SEC was “asleep at the wheel” about FTX – US Rep. Sessions

Regulation

The Securities and Exchange Commission (SEC) was “asleep at the wheel” regarding how FTX Group and its subsidiaries met financial and corporate control requirements, Representative Pete Sessions said in the Saturday Report on December 17.

“We need to look at what the Securities and Exchange Commission was doing”, stated the Texas Congressman, adding that “the SEC was asleep at the wheel for these billions of dollars that we now find out about a year later.”

The SEC filed charges against Sam Bankman-Fried (SBF), the former CEO of FTX, on Dec. 13, claiming that Bankman-Fried violated the anti-fraud provisions of the Securities Act of 1933 and the Securities Exchange Act of 1934. In the complaint, the SEC requests an injunction to prohibit Bankman-Fried from participating in the issuance, purchase, offer, or sale of any securities except for his own account.

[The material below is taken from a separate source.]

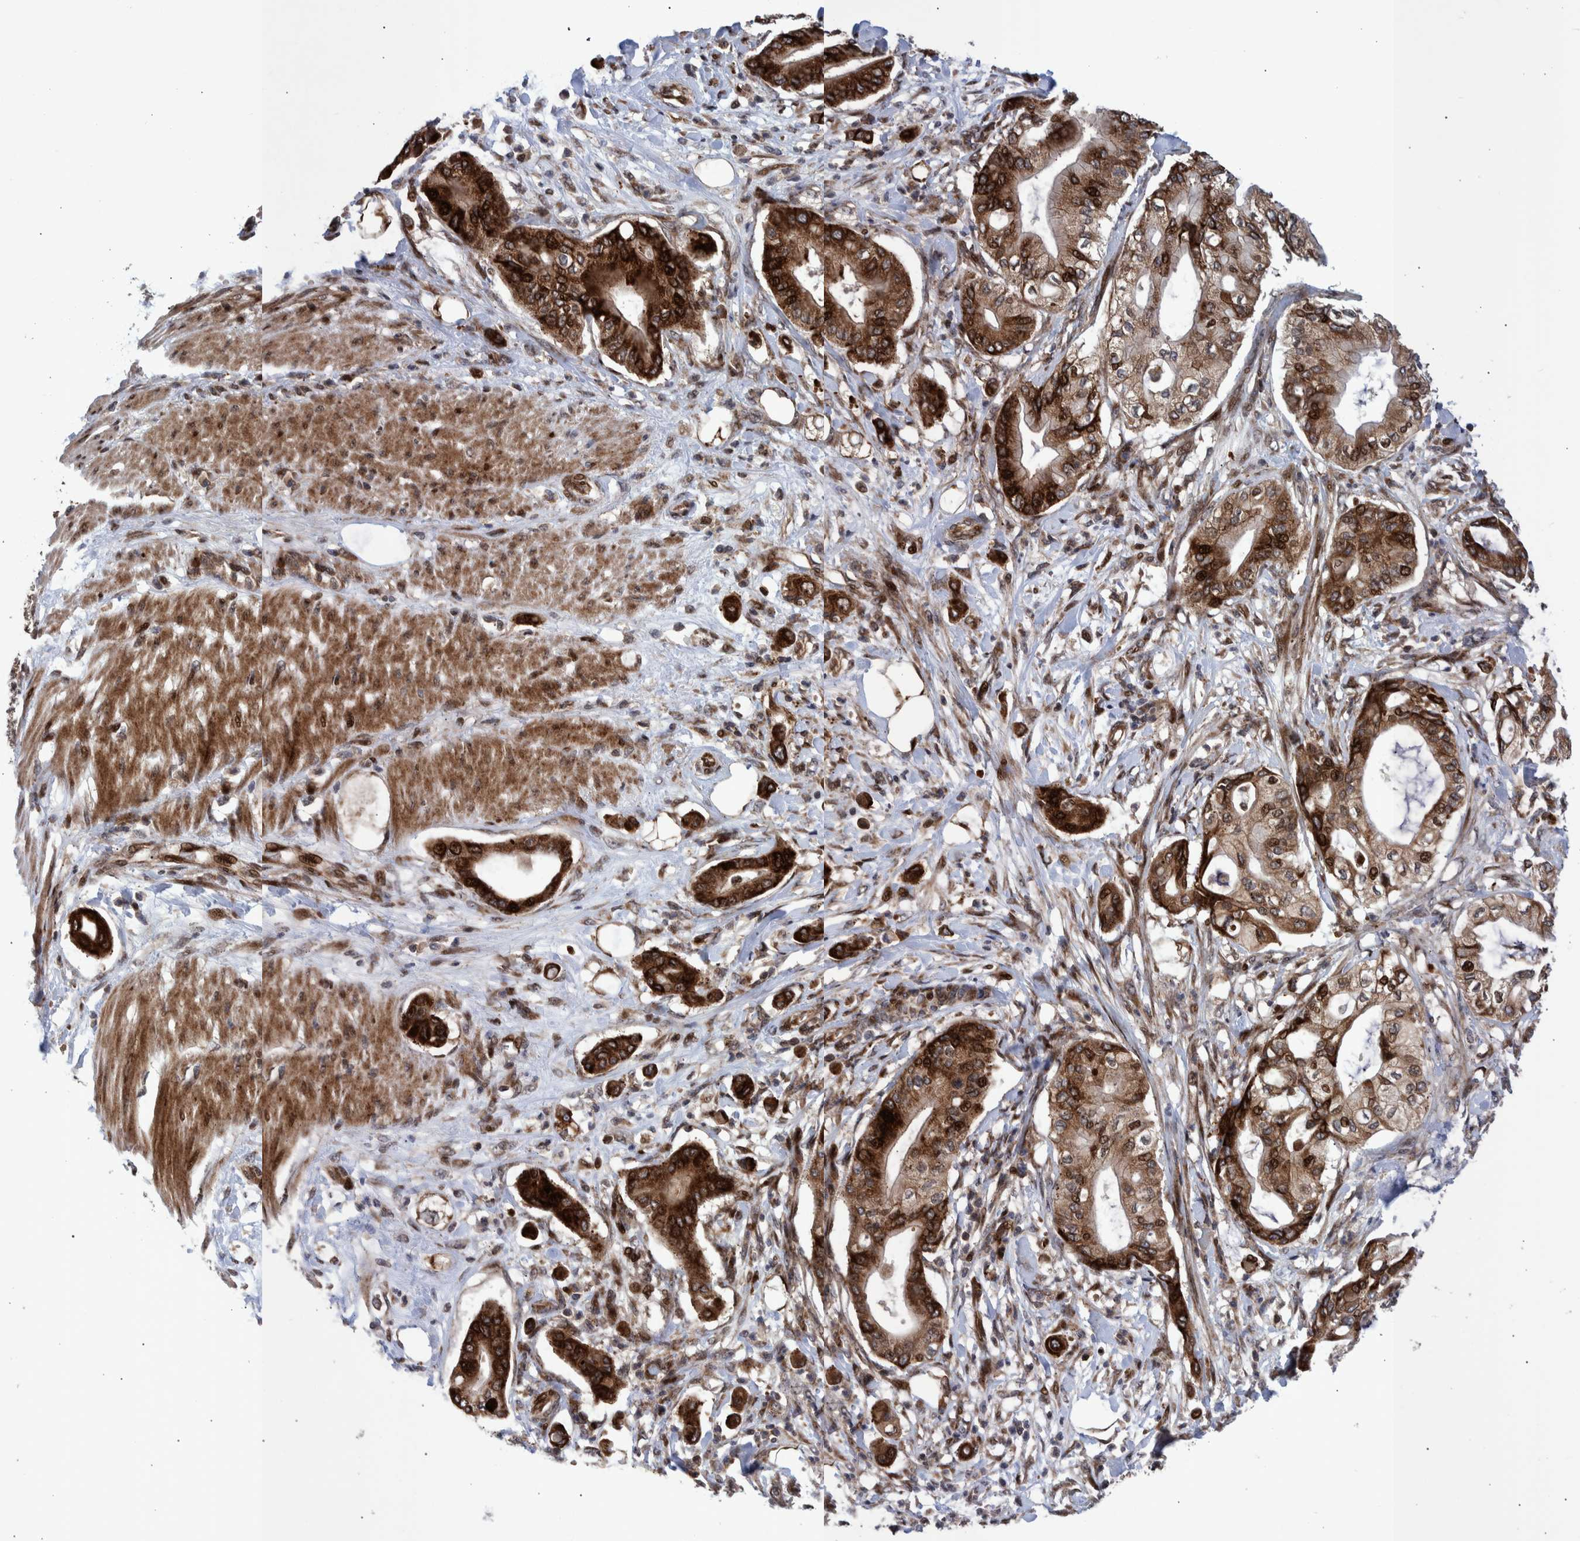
{"staining": {"intensity": "strong", "quantity": ">75%", "location": "cytoplasmic/membranous"}, "tissue": "pancreatic cancer", "cell_type": "Tumor cells", "image_type": "cancer", "snomed": [{"axis": "morphology", "description": "Adenocarcinoma, NOS"}, {"axis": "morphology", "description": "Adenocarcinoma, metastatic, NOS"}, {"axis": "topography", "description": "Lymph node"}, {"axis": "topography", "description": "Pancreas"}, {"axis": "topography", "description": "Duodenum"}], "caption": "Pancreatic cancer (adenocarcinoma) stained with immunohistochemistry demonstrates strong cytoplasmic/membranous expression in about >75% of tumor cells. The staining is performed using DAB (3,3'-diaminobenzidine) brown chromogen to label protein expression. The nuclei are counter-stained blue using hematoxylin.", "gene": "SHISA6", "patient": {"sex": "female", "age": 64}}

Related: Democrats to reportedly return over $1M of SBF’s funding to FTX victims

SEC Chair Gary Gensler said Bankman-Fried “built a house of cards on a foundation of deception while telling investors that it was one of the safest buildings in crypto.” The charges came a day after his arrest by Bahamian authorities at the request of the United States.

Representative Sessions also noted that a year ago, Bankman-Fried testified at a congressional committee hearing, where he was asked about the need for regulatory oversight of cryptocurrencies. Bankman-Fried replied, “it’s just a matter of transparency”, according to Sessions.

The Congressman also noted that Bankman-Fried had “full access to members of Congress and the U.S. Senate.”

Session’s comments follow those of Senator Tom Emmer, who criticized Gensler for his flawed “crypto information-gathering efforts,” calling on him to appear before Congress to explain “regulatory failures.”

Emmer also outlined that Gensler hasn’t appeared before the House Committee on Financial Services since October 2021, leaving crypto media to fill the void for the SEC’s failures in investigating.